When we first see Nim, she's speaking with the cameramen of this mockumentary, explaining why she's chosen to aid the afflicted through various rituals rather than spend quality time with her kin. A loner by nature, aloof and focused on her craft, Nim's decision to dedicate all of her time to the god Ba Yan — even when she visits her loved ones for a funeral, they berate her for her absence – offers even more opportunities for ostracization and faux pas. The tightly-knit family, headed by Nim's sister Noi (Sirani Yankittikan) and her daughter Mink (Narilya Gulmongkolpech), don't quite know what to do with this awkward outsider. Nim has religious explanations for things they recognize as folklore and myths. To her family, Nim represents all of the things they'd rather leave in the past.

It's Not Easy Being A Shaman

But Pisanthanakun doesn't exaggerate this divide. Instead, he uses it to mold and shape his characters, as when Noi explains to the documentary crew that the god Ba Yan did try to possess her when she was younger, relaying the depths of the "shaman fever" she experienced during that period — with symptoms like prolonged migraines and months-long, non-stop menstruation — and her decision to reject her traditional god in favor of Christianity. Upon hearing her side of the story, it makes sense why a young girl would fear letting such power into her heart. It also helps illustrate how despite Nim's alienation, her decision to take her sister's place and be the shaman for the family actually solidifies her love for the people who reject her the most.

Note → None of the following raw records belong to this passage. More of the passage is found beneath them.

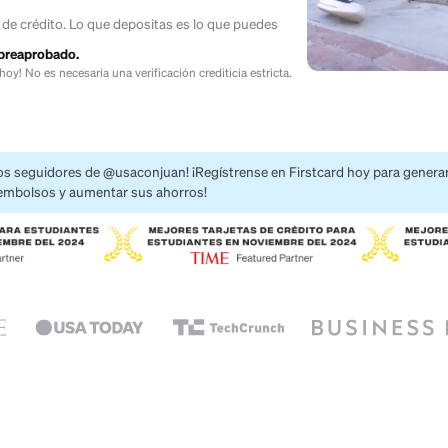
 un 15% de reembolso en comercios
a 4.00% APY
info
una línea de crédito. Lo que depositas es lo que puedes
Estás preaprobado.
a
¡Aplica hoy! No es necesaria una verificación crediticia estricta.
¡Bienvenidos seguidores de @usaconjuan! ¡Regístrense en Firs
obtener reembolsos y aumentar sus ahorros!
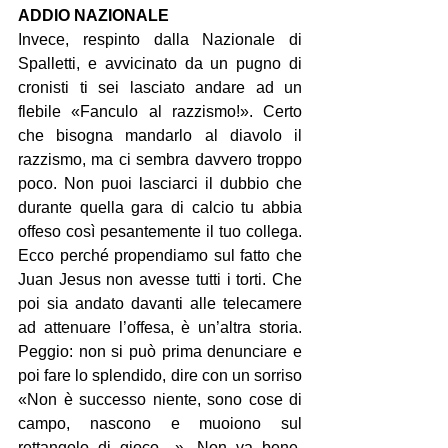
ADDIO NAZIONALE
Invece, respinto dalla Nazionale di 
Spalletti, e avvicinato da un pugno di 
cronisti ti sei lasciato andare ad un 
flebile «Fanculo al razzismo!». Certo 
che bisogna mandarlo al diavolo il 
razzismo, ma ci sembra davvero troppo 
poco. Non puoi lasciarci il dubbio che 
durante quella gara di calcio tu abbia 
offeso così pesantemente il tuo collega. 
Ecco perché propendiamo sul fatto che 
Juan Jesus non avesse tutti i torti. Che 
poi sia andato davanti alle telecamere 
ad attenuare l’offesa, è un’altra storia. 
Peggio: non si può prima denunciare e 
poi fare lo splendido, dire con un sorriso 
«Non è successo niente, sono cose di 
campo, nascono e muoiono sul 
rettangolo di gioco…». Non va bene, 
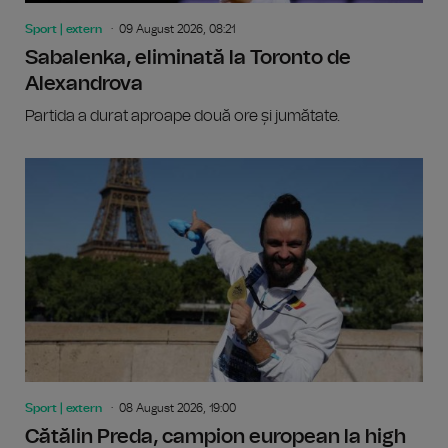
Sport | extern
09 August 2026, 08:21
Sabalenka, eliminată la Toronto de
Alexandrova
Partida a durat aproape două ore și jumătate.
Sport | extern
08 August 2026, 19:00
Cătălin Preda, campion european la high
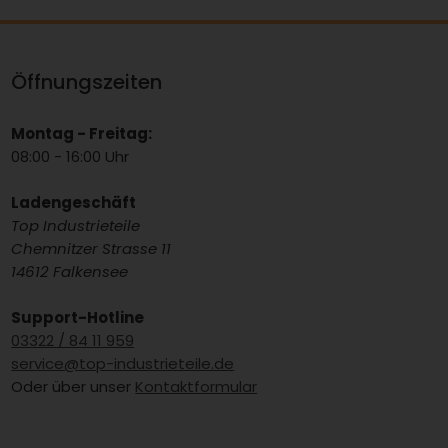
Öffnungszeiten
Montag - Freitag:
08:00 - 16:00 Uhr
Ladengeschäft
Top Industrieteile
Chemnitzer Strasse 11
14612 Falkensee
Support-Hotline
03322 / 84 11 959
service@top-industrieteile.de
Oder über unser
Kontaktformular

Yet nothing compares to the trials and tribulations that lie in wait. Soon, Mink starts acting peculiar, going off on violent rants, sleepwalking, and staring down blind old ladies who coincidentally fall terminally ill the following day. It's not long before her transgressions sharply escalate into full-on outbursts and twisted behavior as she grows more feral, crawling around on all fours, attacking people, and delighting in others' misfortune. Although initially hesitant to allow the shaman craze to touch her offspring, Noi begins fearing for her daughter's life, and commands her sister to begin the ceremony for Mink to accept Ba Yan into her heart. But this is no deity. Nim found the Pa Ta Ba in Mink's closet. She has watched as the spirits of vengeance have gathered within Mink's chest. Ba Yan isn't the one seeking to possess her niece — this parasite is a demon.

Teamed up with the co-writer and producer of 2016's "The Wailing," Na Hong-jin, Pisanthanakun carves out a name for himself as a standout genre director by avoiding the pitfalls of typical exorcism movies. In place of cheap scares and by-the-book beats, there's foundational trauma, brutal testing of blood ties, and a deep rooted connection to nature. A notion of equality in the same quantum fields across the board, not unlike Schrödinger's equation. There are spirits all around us, and though all may not mean us harm, the ones that do seek to shake us of our devotion to a higher power and prove in their rage our own pointlessness. It is this rambunctious shaking up of the status quo that lends to the greatness of "The Medium." And it is this suggestion of unworthiness that haunts the viewer to their core.